« Ils peuvent couper toutes les fleurs ; mais ils ne peuvent arrêter le printemps » (Pablo Neruda). Le processus engagé le 25 juillet 2021, par le président de la République Kais Said, rectifie le tir de la transition post-révolution et corrige ses dérives. Il est actuellement remis en cause, par l’islam politique et ses alliés, le dénonçant comme un coup d’Etat. Une grève de la faim est engagée par une poignée d’opposants, de pseudo démocrates, sous prétexte de rétablir la démocratie.
Peut-on parler d’un recul démocratique ? Certes, le président Kais Saied s’est arrogé les pleins pouvoirs. Il a notamment limogé le Premier ministre et suspendu le Parlement dominé par le parti d’inspiration islamiste.
Le conflit s’aggrave
Depuis lors, il gouverne par décrets malgré la protestation de ses opposants. Mais ne perdons pas de vue, qu’en engageant le processus du 25 juillet, il réactualise le « printemps », en écartant du pouvoir les dirigeants responsables de la décennie du déclin.
La feuille de route qu’il a présentée était destinée à sortir de la crise avec un scrutin législatif prévu en décembre 2022 et ce après révision de la loi électorale, et un référendum en juillet pour amender la Constitution, qu’il veut plus « présidentielle », aux dépens du Parlement.
La consultation populaire qu’il a mise à l’ordre du jour se propose d’identifier les vœux de la population. Mais pouvait-elle remplacer le dialogue avec la société civile, la classe politique et les mouvements nationaux ? Ces mesures pourraient mettre fin au blocage politique. Mais elles ne peuvent traiter l’enlisement social et économique.
Le conflit entre les partisans du processus du 25 juillet et ses ennemis s’aggrave, à l’occasion de l’anniversaire du 14 janvier, du départ de Zine Alabidine Ben Ali. L’abolition de cette fête par le président, au profit du 17 décembre, anniversaire du déclenchement de la révolution, a été dénoncée par ses opposants. Ennahdha et les partis Tayar, Joumhouri et Takattoul organisent un sit-in à cette occasion, pour fêter l’anniversaire et protester contre « la dérive présidentielle ».
« Hors-jeu » effectif
Ne reconnaissant pas la décision du ministère de la Santé, interdisant les réunions, vu l’expansion de l’épidémie, ils affirment que le gouvernement craint plutôt une « contagion démocratique ». Ils s’insurgent contre l’interdiction de la manifestation. Comment interpréter ce rapprochement des « forces contraires » ? Est-ce à dire que les groupuscules des partis du centre et de gauche, qui transgressent à cette occasion leurs idéologies originelles, sont devenus le parechoc de l’islam politique. Fait évident, une « mésentente cordiale » établit leur alliance conjoncturelle avec Ennahdha, transgressant leurs idéologies.

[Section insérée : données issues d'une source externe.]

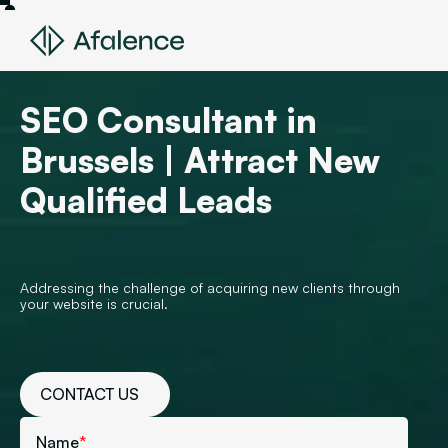
SEO Consultant in
Brussels | Attract New
Qualified Leads
Addressing the challenge of acquiring new clients through
your website is crucial.
CONTACT US
Name
*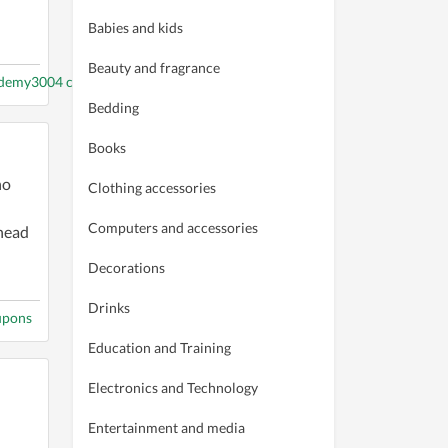
Babies and kids
Beauty and fragrance
ademy3004 coupons
Bedding
Books
ho
Clothing accessories
Computers and accessories
head
Decorations
Drinks
upons
Education and Training
Electronics and Technology
Entertainment and media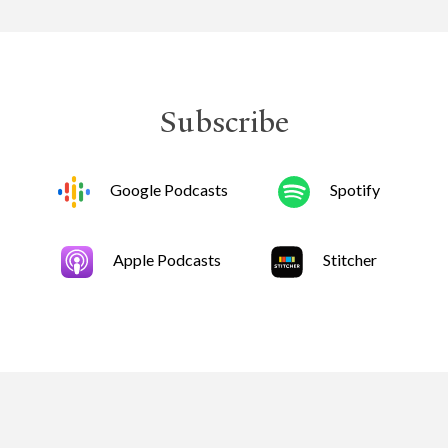
Subscribe
Google Podcasts
Spotify
Apple Podcasts
Stitcher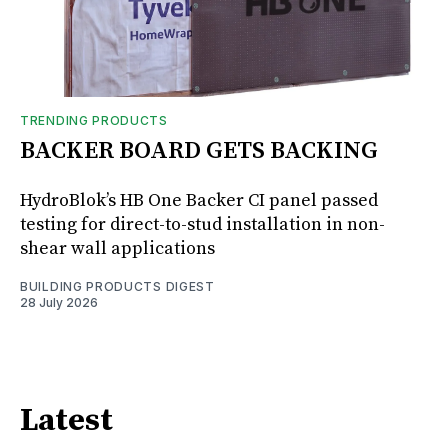
TRENDING PRODUCTS
BACKER BOARD GETS BACKING
HydroBlok’s HB One Backer CI panel passed
testing for direct-to-stud installation in non-
shear wall applications
BUILDING PRODUCTS DIGEST
28 July 2026
Latest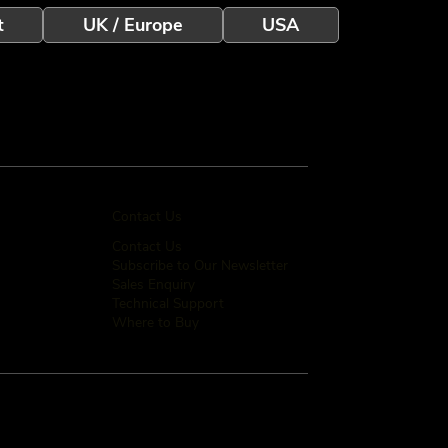
t
UK / Europe
USA
Contact Us
Contact Us
Subscribe to Our Newsletter
Sales Enquiry
Technical Support
Where to Buy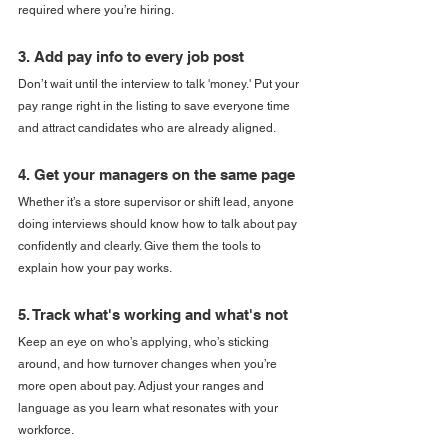
required where you’re hiring.
3. Add pay info to every job post
Don’t wait until the interview to talk 'money.' Put your 
pay range right in the listing to save everyone time 
and attract candidates who are already aligned.
4. Get your managers on the same page
Whether it’s a store supervisor or shift lead, anyone 
doing interviews should know how to talk about pay 
confidently and clearly. Give them the tools to 
explain how your pay works.
5. Track what's working and what's not
Keep an eye on who’s applying, who’s sticking 
around, and how turnover changes when you’re 
more open about pay. Adjust your ranges and 
language as you learn what resonates with your 
workforce.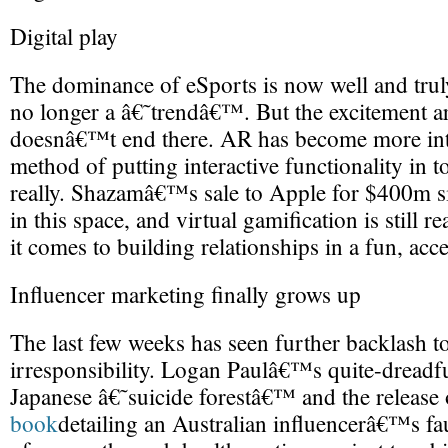
Digital play
The dominance of eSports is now well and trul
no longer a â€˜trendâ€™. But the excitement ar
doesnâ€™t end there. AR has become more inte
method of putting interactive functionality in t
really. Shazamâ€™s sale to Apple for $400m si
in this space, and virtual gamification is still 
it comes to building relationships in a fun, acc
Influencer marketing finally grows up
The last few weeks has seen further backlash to
irresponsibility. Logan Paulâ€™s quite-dreadfu
Japanese â€˜suicide forestâ€™ and the releas
book
detailing an Australian influencerâ€™s f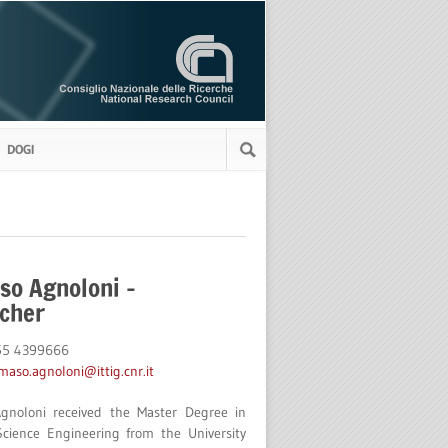
DOGI
o Agnoloni –
cher
055 4399666
aso.agnoloni@ittig.cnr.it
noloni received the Master Degree in
cience Engineering from the University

Le Parti destourien libre continue son sit-in pour déloger le siégé de Qardhaoui, qui assure un enseignement takfiriste. La présidence s’est ralliée à Ennahdha dans sa protection de ce relais de l’intégrisme. Tous les autres partis laissent faire et n’interviennent pas, ménageant l’alliance de fait avec l’islam politique. Ces positions différentielles entre l’engagement et la tolérance du takfirisme atteste la véritable fracture de la classe politique tunisienne.
Outre le parti destourien, qui a son programme économique, la classe politique est dans la situation d’un « hors-jeu » effectif. La population se désintéresse de son combat médiatique qui ignore ses attentes : la chute du pouvoir d’achat et le développement du chômage l’affectent et la préoccupent.
Comment expliquer l’absence d’une « boussole stratégique », qui doit traiter la crise et réaliser la relance économique ? La population s’est insurgée le 25 juillet contre le parti Ennahdha. Le mouvement est accusé de tous les maux. Mais elle attend impatiemment les mesures sociales salutaires. Elle ne voit pas le bout du tunnel.